An unremarkable location at best, the upper stories of this building stand empty while the ground floor is rented to the neighboring fabric shop; however, to the right person, this building represents a terrible loss to Oakland’s history. Long-gone, but preserved in the memories of Oakland bibliophiles and ghost hunters alike: the Holmes bookstore went out of business in 1995 after standing for 71 years as a center of knowledge, local history, and supernaturalism. In 2015, the bookstore is as ghostly as its primary inhabitant: the building remains, a large, imposing facade of 1920s architecture, but there is nothing else left of Holmes or its ghost on the modern 14th Street. The windows of the upper stories, which once bustled with customers buying books and historians chasing down stories, are empty and deserted; the graffiti and sale/lease sign stands as evidence to its degradation from a beloved local intellectual gathering spot to silent, unmarked shell, meaningless except to those who know its history. Even the book company’s website has disappeared, leaving a trail of broken links and disappointed hopes from former customers wishing to rediscover the bookstore of their youth.
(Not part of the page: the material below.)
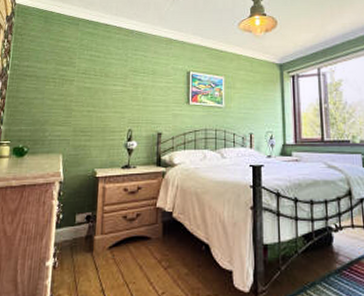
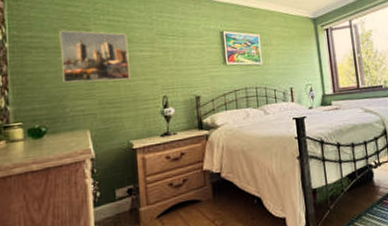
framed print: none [47,62,105,111] -> present [59,30,130,83]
The ghost of the man that haunted the store, frightening customers and employees alike with his disembodied footsteps, and thrown books, has disappeared along with the store. Perhaps he deserted the building when the history room closed, the loss of all those volumes of Californian authors and stories that the ghost might have known during his life drawing him to another location where he could feel more connected to local history. Perhaps he faded into nothingness when the crowds of historians and bibliophiles stopped believing in him and the sign proclaiming that anyone who spotted the ghost would receive a free book was taken down. And perhaps he is still there, walking the empty upper stories with no more books to throw and no one to hear his footsteps and know to be afraid; who can say for sure if he is gone or not?
Certainly, feeling of unease that customers reported feeling while browsing the Holmes bookshelves alone certainly seems to have lingered in this location. The location is melancholy and strange: is that the ghost’s presence, or merely the wistfulness of a building that has lost its purpose?